Girls Inc. has become a fixture in the Fort Smith community, giving girls the opportunity to participate in activities during the year without worrying about boys being around. The program has not only been a part of the city for decades but also the life of Amanda Daniels, executive director of the local chapter.
Daniels played softball in elementary school but wanted to try basketball. Enter Girls Inc. Her softball friends on the program’s team encouraged Daniels to join. Looking back, she said the team wasn’t very good, but they made good memories. Daniels remembers vividly traveling to Belle Grove for games, watching her fellow teammates and coach.
“It was just a fun time in my life, being elementary age and playing sports,” Daniels said. “It was always a positive environment.”
That’s what she wants the girls she guides now to feel. She wants them to know how to work with others in every situation and do so in a way that is uplifting. To put it simply, Daniels wants Girls Inc. to impact the kids she works with today just like it did for her.
‘Try new things’
Daniels eventually grew up and left the program. She also left Fort Smith for a brief time after college, but as life would have it, the mother of two ended up back home and working for the organization that taught her so many lessons as a child.
Following her return to Fort Smith, Daniels worked in marketing at Arvest Bank for 10 years, while serving on the Girls Inc. Board of Directors after getting reacquainted with the organization. It was a way to give back.

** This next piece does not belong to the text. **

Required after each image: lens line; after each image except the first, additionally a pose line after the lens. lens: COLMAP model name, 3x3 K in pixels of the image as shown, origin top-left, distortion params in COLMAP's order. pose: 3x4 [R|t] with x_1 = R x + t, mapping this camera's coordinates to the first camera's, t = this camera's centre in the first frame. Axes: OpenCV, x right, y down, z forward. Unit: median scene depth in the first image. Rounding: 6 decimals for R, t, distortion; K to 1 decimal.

Daniels’ job started to wear on her and she felt burnt out. It wasn’t that she disliked the company or her co-workers. The passion just wasn’t there anymore.

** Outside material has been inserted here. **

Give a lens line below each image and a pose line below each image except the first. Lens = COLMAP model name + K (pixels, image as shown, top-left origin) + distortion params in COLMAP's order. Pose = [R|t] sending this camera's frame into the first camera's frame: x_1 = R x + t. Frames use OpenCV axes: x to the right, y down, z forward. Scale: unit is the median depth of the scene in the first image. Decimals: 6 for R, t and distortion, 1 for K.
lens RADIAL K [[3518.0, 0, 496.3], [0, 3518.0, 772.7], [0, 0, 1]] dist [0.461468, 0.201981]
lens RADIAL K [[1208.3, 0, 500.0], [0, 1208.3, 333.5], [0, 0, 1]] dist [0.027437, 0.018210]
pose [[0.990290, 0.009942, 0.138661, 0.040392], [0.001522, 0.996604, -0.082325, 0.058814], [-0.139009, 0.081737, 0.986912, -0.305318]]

It felt like she wasn’t making a bigger impact through her job, and that’s what Daniels craved: Impact.
It almost seemed like destiny when Daniels volunteered to help the Girls Inc. board president work on its upcoming budget, following the departure of its director. Daniels laughs at the memory of sitting at her kitchen table working on the budget, talking about the need for a new director when she said, “I think I might want to do it.”

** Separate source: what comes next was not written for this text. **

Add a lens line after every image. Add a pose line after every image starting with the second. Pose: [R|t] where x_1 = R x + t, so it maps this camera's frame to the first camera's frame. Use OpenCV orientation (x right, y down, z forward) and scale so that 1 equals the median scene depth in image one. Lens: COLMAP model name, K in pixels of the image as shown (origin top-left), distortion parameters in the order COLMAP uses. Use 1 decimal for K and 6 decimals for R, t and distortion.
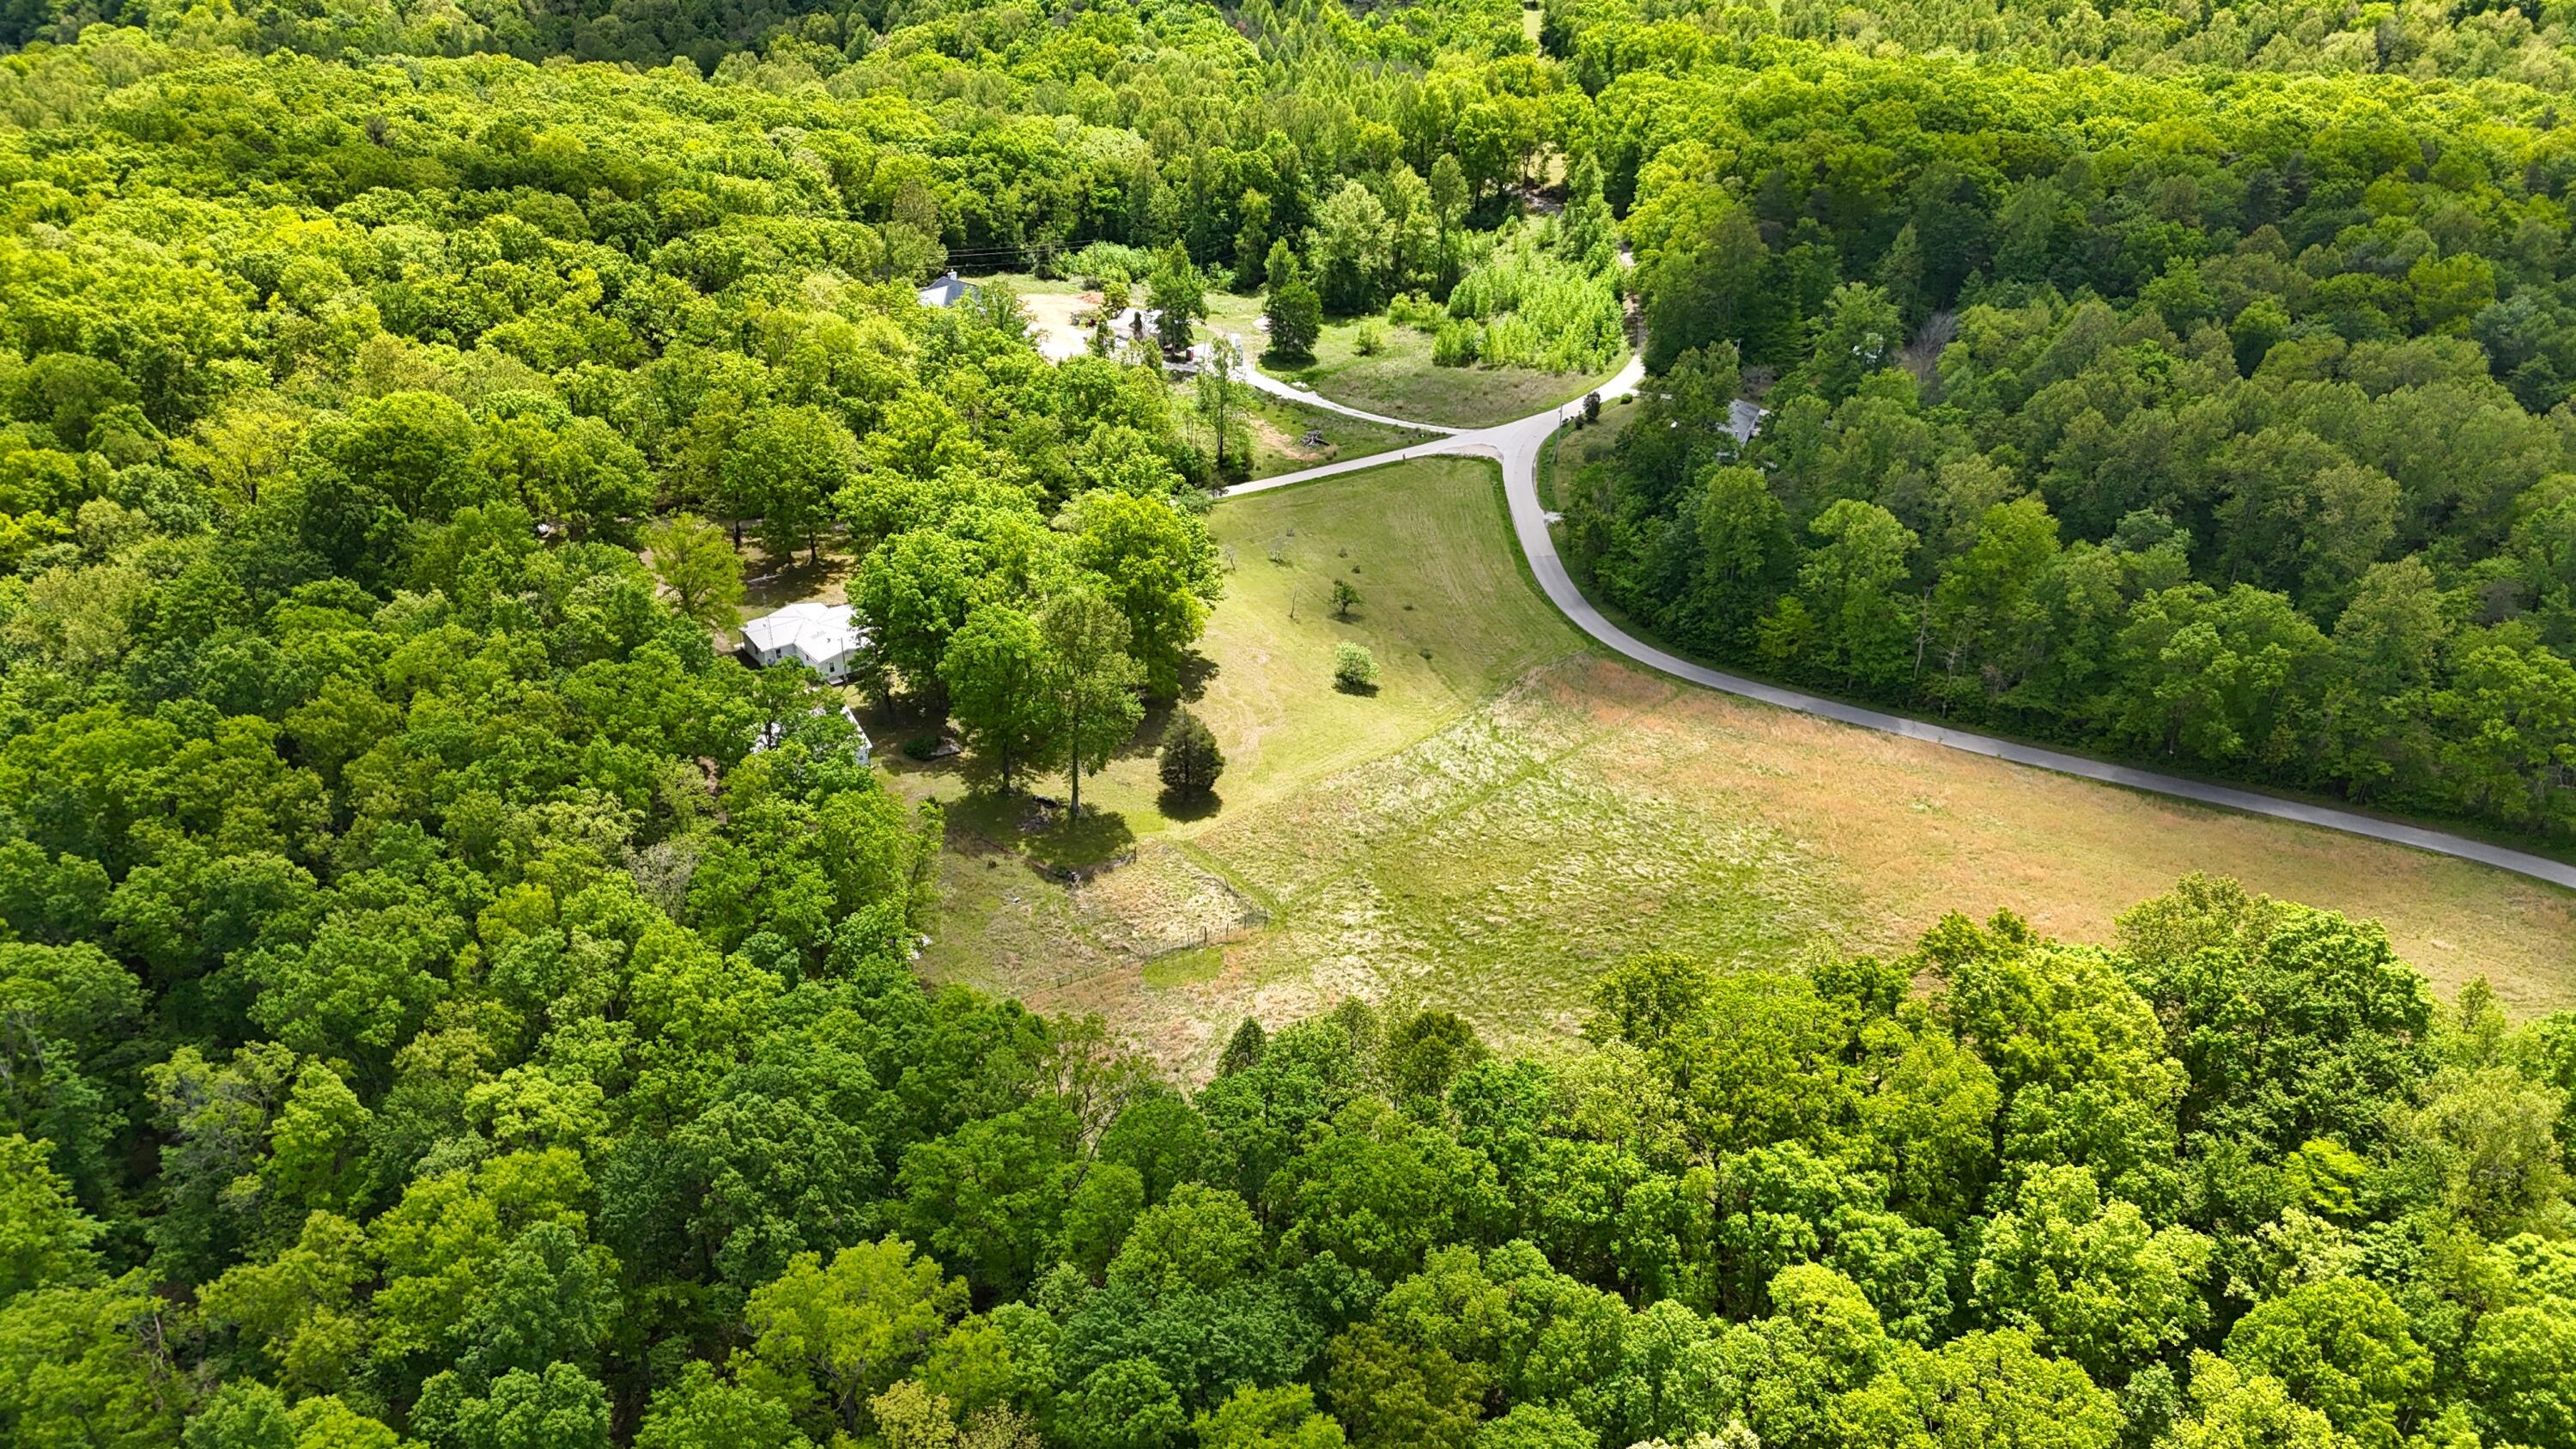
lens RADIAL K [[1910.7, 0, 1281.0], [0, 1910.7, 724.5], [0, 0, 1]] dist [0.052768, -0.027459]
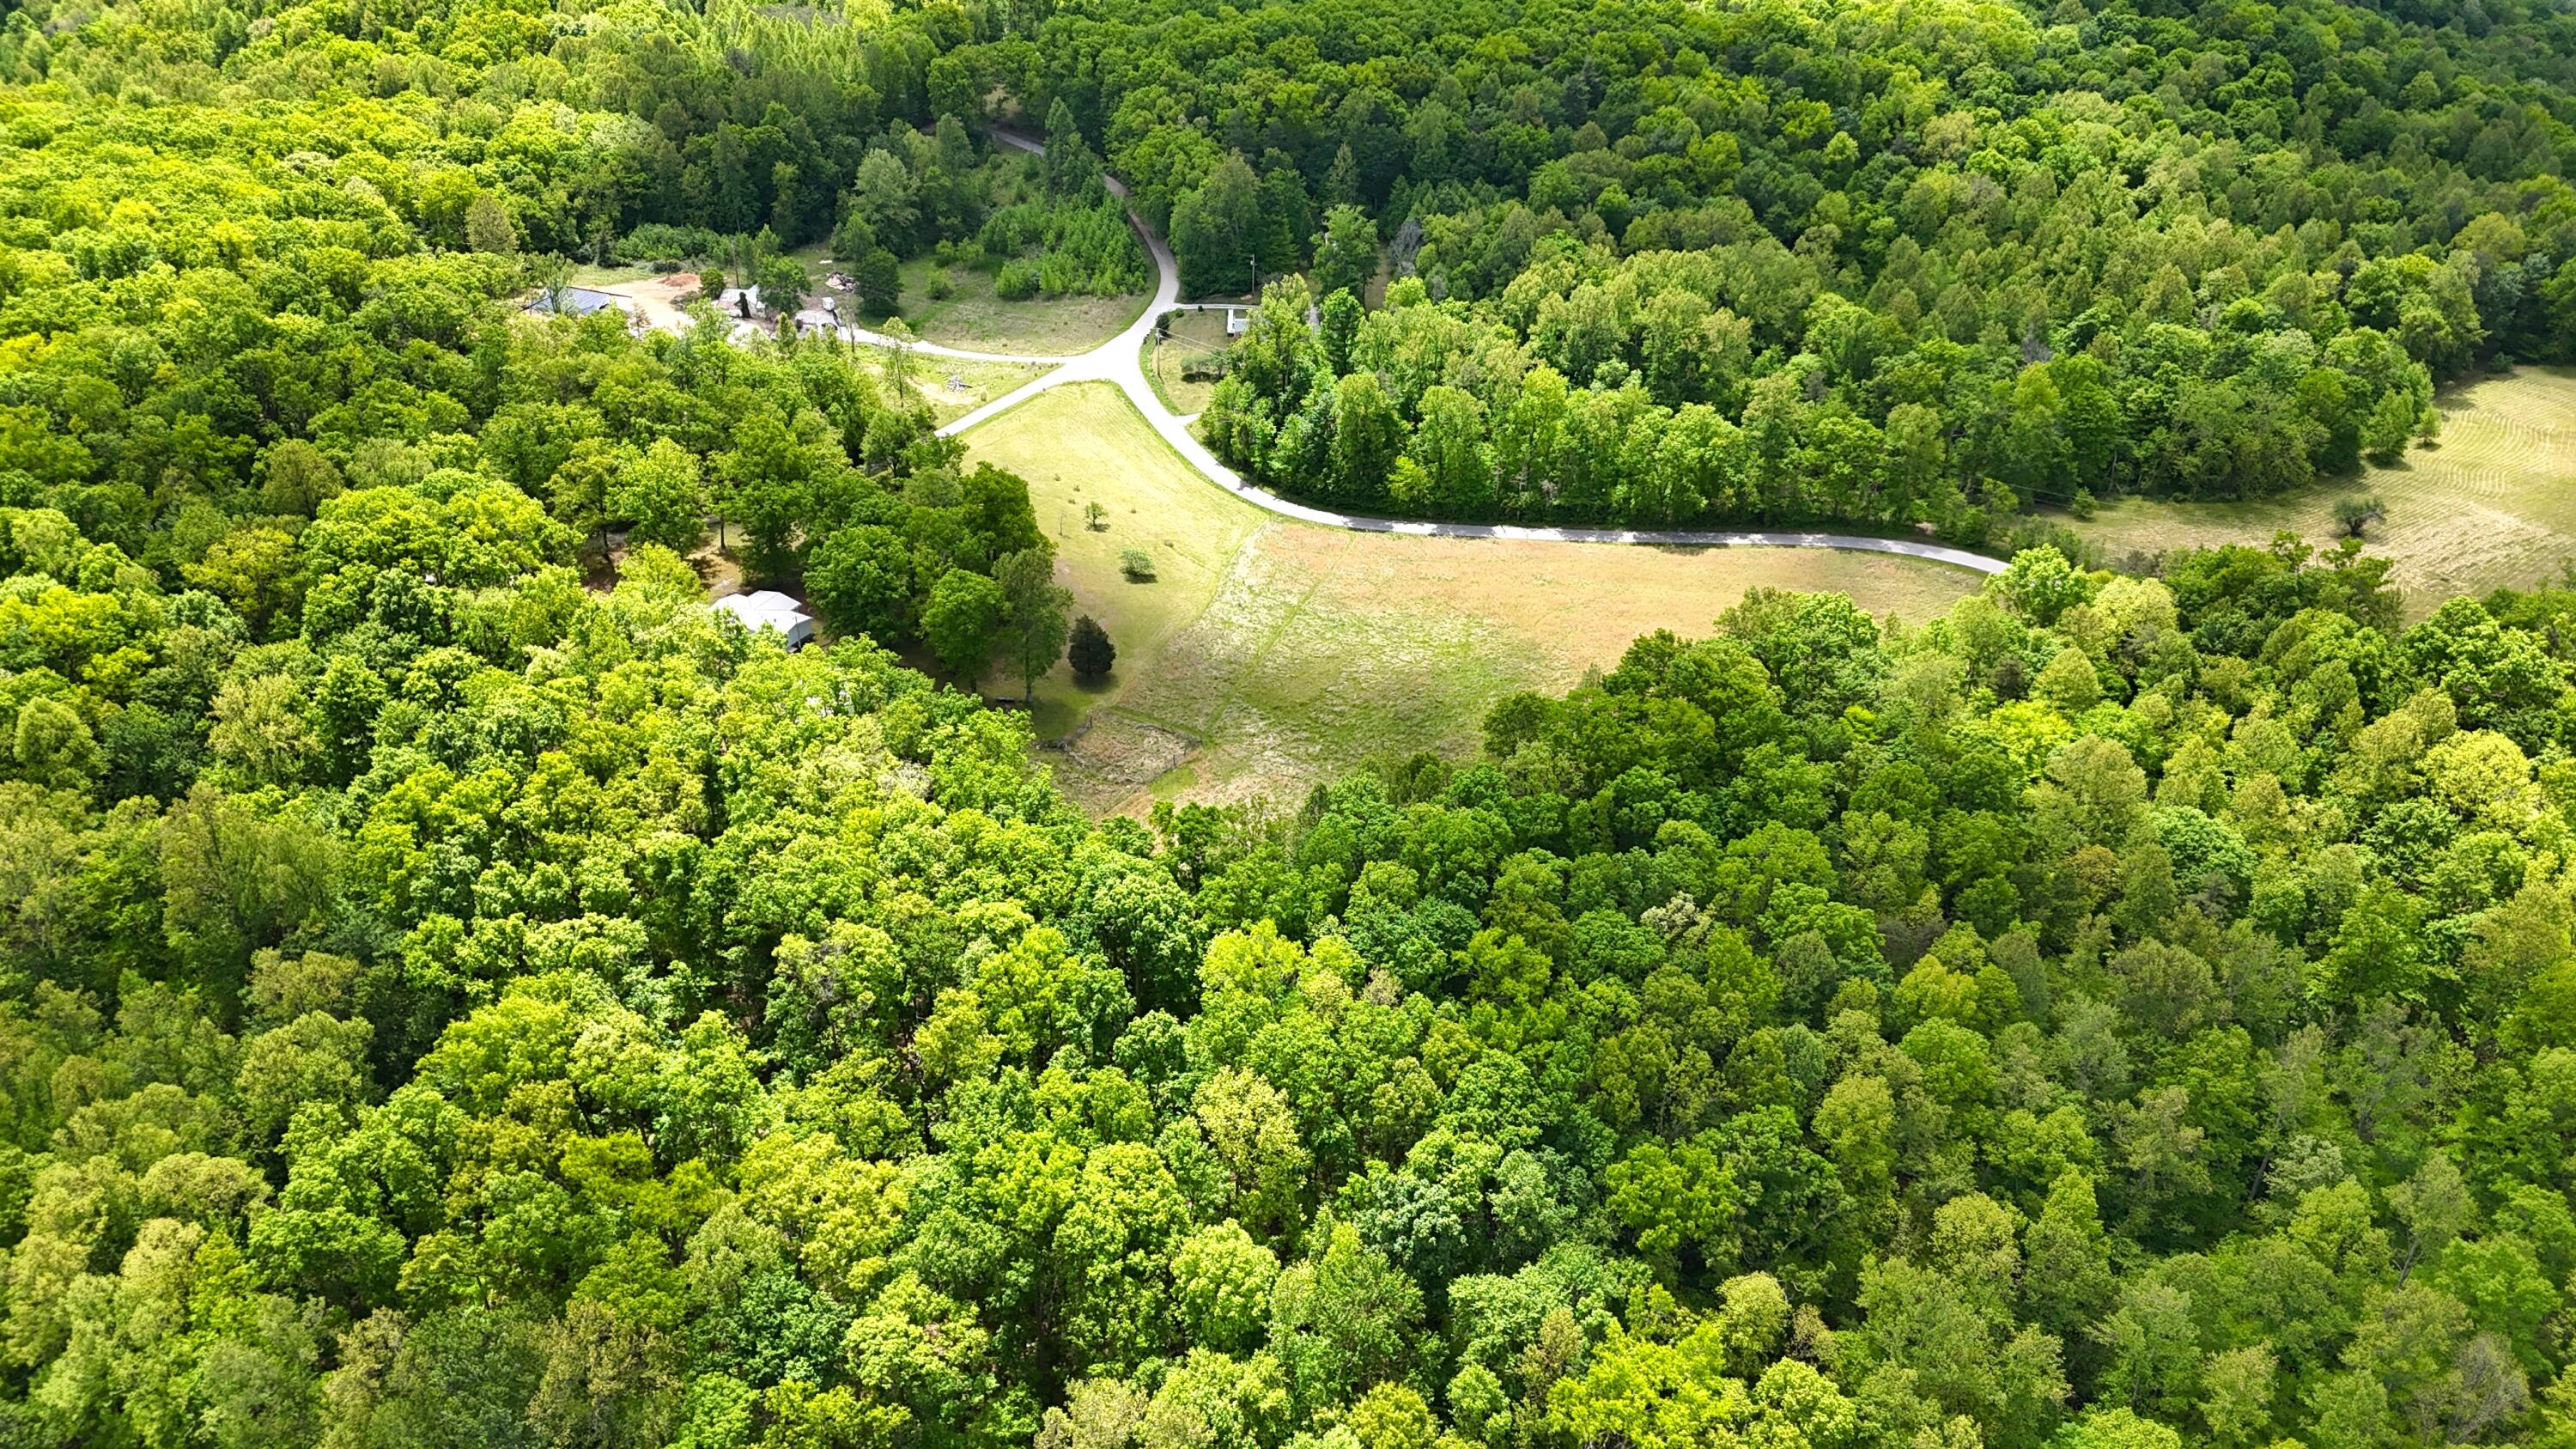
lens RADIAL K [[1910.7, 0, 1295.5], [0, 1910.7, 723.6], [0, 0, 1]] dist [0.052768, -0.027459]
pose [[0.916240, -0.220759, 0.334319, -0.275039], [0.192095, 0.974383, 0.116949, -0.045086], [-0.351572, -0.042933, 0.935176, -0.266140]]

There are a lot of adjectives to describe the decision Daniels made one day following her sudden proclamation. The one she chose was crazy. She was caring for her two children, Jude, now 11, and 7-year-old Ella was just a newborn. Surely she couldn’t take over a nonprofit organization, when she had a comfortable job at the bank.
That’s when lessons from her time at Girls Inc. came flooding back.
"I think it teaches you to try new things and not be scared if it doesn't work out,” Daniels said. “Something else will come along that will work out for you."
She took the leap and became the Girls Inc. Fort Smith chapter director. To say it’s worked out wouldn’t give Daniels enough credit. Around 620 girls were participating in Girls Inc. programs when Daniels took the job in 2012. Today, there are roughly 1,400 who are being served, and Fort Smith received the award for “Outstanding Affiliate of the Year” last week by the national organization.
But, she would admit, a lot of Daniels’ success with Girls Inc. comes from what she learned through the program. Daniels said she believes what kids experience help shape them and their futures. It was certainly true for her. She was taught to be strong. She was taught to work hard. She was taught she could make a difference. She was taught to be kind.
Anyone could look at the numbers and the shiny new award to see Daniels’ achievements, and she’s proud of them, but her real accomplishments are the changed lives of girls who have come through the program.
It’s easy to tell her desire to help people is being fulfilled when Girls Inc. students say they love coming to the after school program because they make friends, feel welcomed, and learn to lead, stay strong and be nice to everyone.
“I laugh more,” N’kiyah Charles said with a giggle about why she likes Girls Inc. “At school, they're just boring. They talk about weird stuff like boys.”
While cultivating happiness and confidence makes a world of difference in a girl’s life, Daniels goes beyond for the those she serves. Kiaja Davis has participated in Girls Inc. since she was 5 years old. She’s now in 11th grade and an after-school staff member who credits Daniels with a lot her personal growth through the Young Leadership Program. Daniels made the impact she set out for six years ago.
“She cares for people, and if she knows you’re good in academics or something and you’re leader to these little girls, she will help you with colleges and convince you to (apply) for scholarships,” Davis said. “She wants to see a better life after Girls Inc. or after high school.”